Excerpt provided:
____________

Sponsored Content
Top Forums Shell Programming and Scripting Find keywords in multiple log files Post 302975064 by Don Cragun on Tuesday 7th of June 2016 09:52:33 PM
Old 06-07-2016
I'm disappointed that you have chosen not to answer any of my questions (which would have helped give you code that might work for you), but maybe this will give you something you can adapt to your needs. It makes some wild assumptions based on sample input files you have provided in this thread, sample output files you have provided in this thread, sample code segments you have provided in this thread, statements you have made in this thread, and me reading a lot in between the lines:
  1. The input files you want to process are in the directory /tmp/log.
  2. The output file you want to produce should be placed in the directory /tmp/log.
  3. The name of the output file you want to produce is either file.txt or progflag.txt. (The following script uses the name progflag.txt.)
  4. You do not want to process your output file as an input file. (The following script ignores both file.txt and progflag.txt as input files.)
  5. All files in the directory /tmp/log whose names end with the string .txt (other than the two mentioned possible output files) are to be processed as input files.
  6. Your input files might or might not have DOS (CR-LF) line terminators instead of UNIX (LF) line terminators. If CR-LF line terminators are present, the CR should be removed before further processing an input line.
  7. Your input files might not have a line terminator on the last line. If an input file does not have a line terminator on the last line, a UNIX line terminator should be added.

____________

Problems and tasks:
**A)** In the forum post about finding keywords in log files, what name does the script use for the output file?
**B)** Translate this sentence from the forum post about finding keywords in log files into Spanish: "The input files you want to process are in the directory /tmp/log."
**C)** Resume the forum post about finding keywords in log files, starting after its last sentence.

Source data:

____________

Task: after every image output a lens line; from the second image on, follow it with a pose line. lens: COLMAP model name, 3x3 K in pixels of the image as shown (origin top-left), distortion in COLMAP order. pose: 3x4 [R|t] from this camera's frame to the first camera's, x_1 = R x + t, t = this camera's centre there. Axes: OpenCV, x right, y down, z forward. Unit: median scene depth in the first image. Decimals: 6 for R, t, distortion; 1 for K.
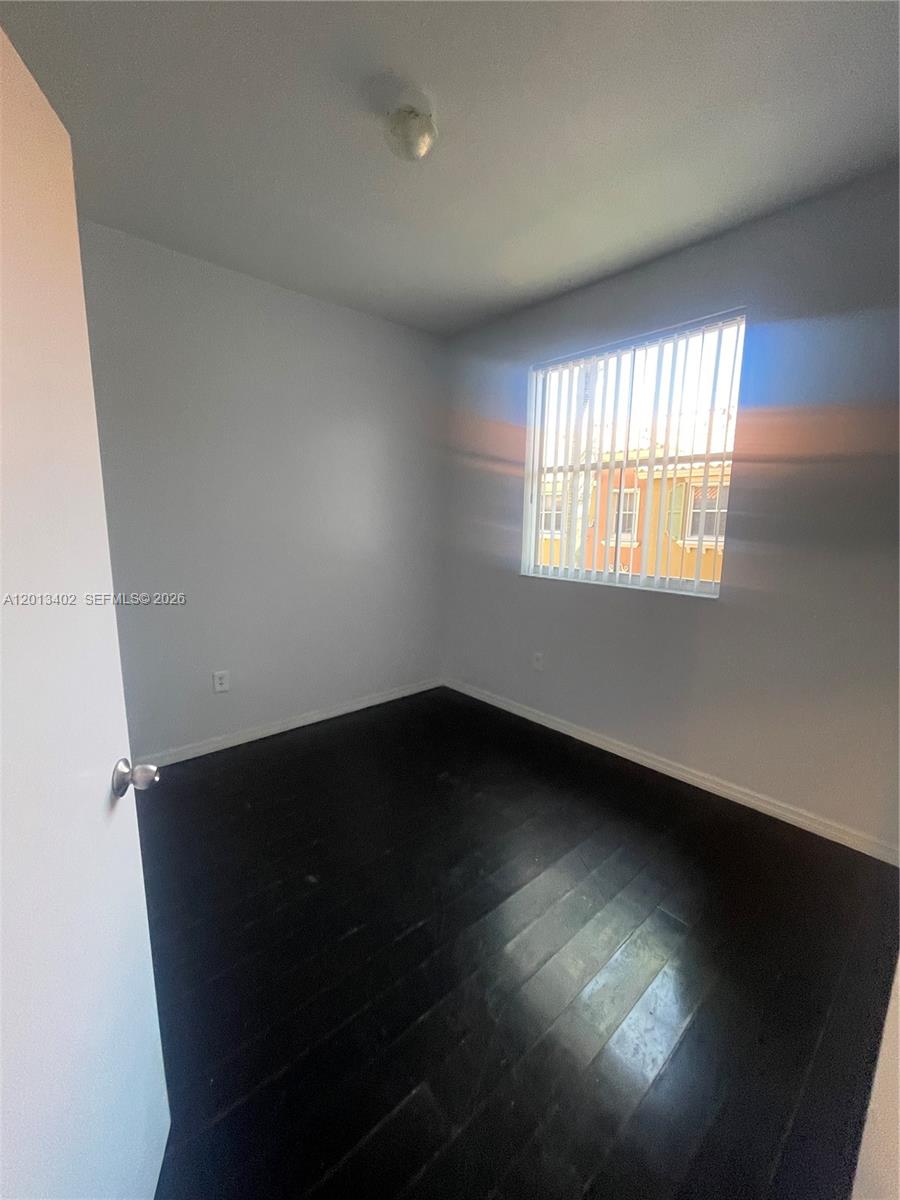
lens RADIAL K [[480.2, 0, 439.3], [0, 480.2, 601.1], [0, 0, 1]] dist [0.003185, -0.001810]
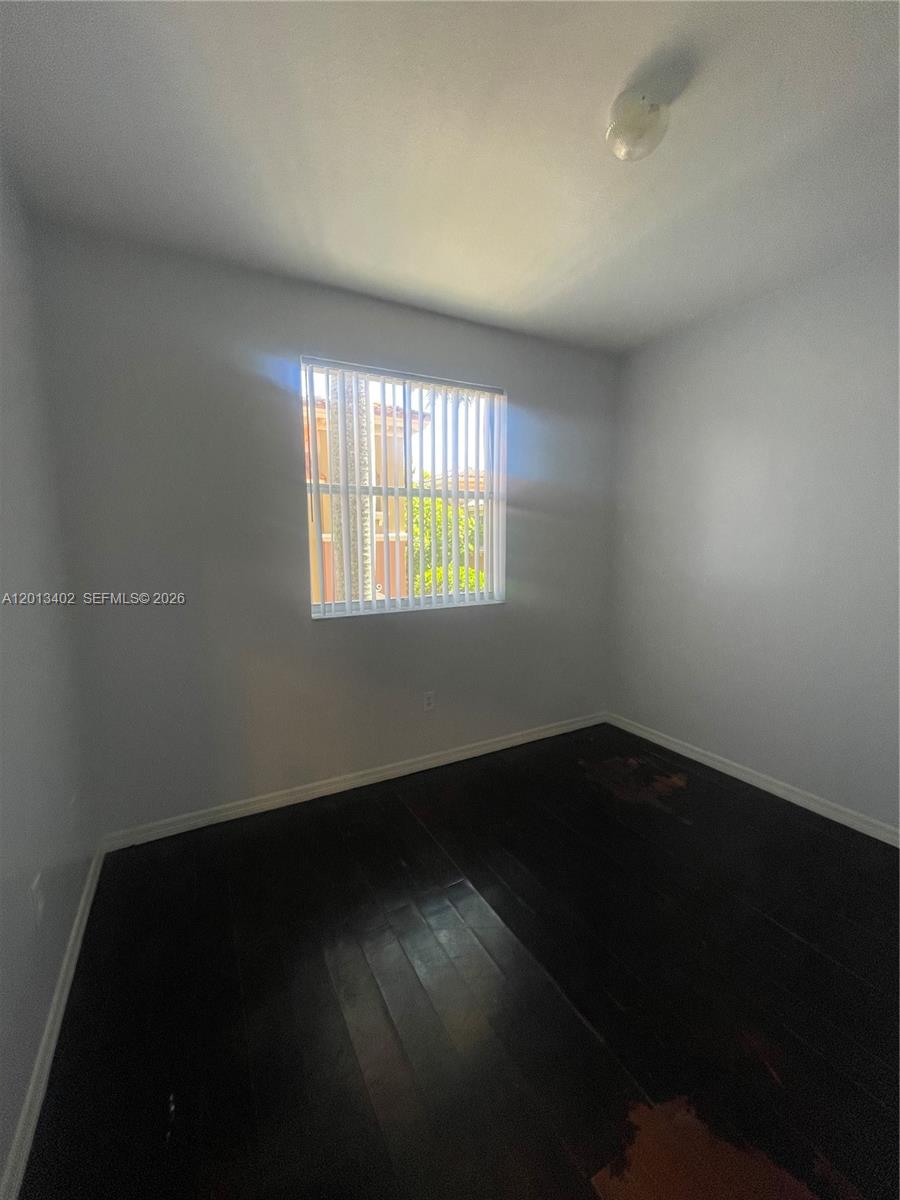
lens RADIAL K [[480.2, 0, 442.3], [0, 480.2, 604.3], [0, 0, 1]] dist [0.003185, -0.001810]
pose [[0.224320, -0.128760, 0.965972, -0.653541], [0.180654, 0.979546, 0.088618, -0.131276], [-0.957625, 0.154628, 0.242993, 0.736470]]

____________

List of answers:
**A)** progflag.txt

**B)** Los archivos de entrada que desea procesar están en el directorio /tmp/log.

**C)**
  8. Your output file should be a properly formatted text file with UNIX line terminators.
  9. If an input file contains the string /SASFoundation/, an output line should be created in your output file with the string SASFoundation as the 3rd field in that line.
  10. If an input file contains a line matching the ERE ^MEMSIZE *= *[^;]*;{0,1}, an output line should be created in your output file with the string matched by the [^;]* portion of that ERE as the 1st field in that line.
  11. If an input line contains three words and the 1st word is real, and 2nd word is time, and the 3rd word matches the ERE [0-9]+:[0-9]{2}:[0-9]{2} (where the leading digit(s) represent hours, the middle digits represent minutes, and the last digits represent seconds) and the elapsed time represented by the 3rd word is greater than 5 hours; an output line should be created in your output file with the 3rd word (with a leading zero prepended if there is only one leading digit in that word) as the 2nd field in that line.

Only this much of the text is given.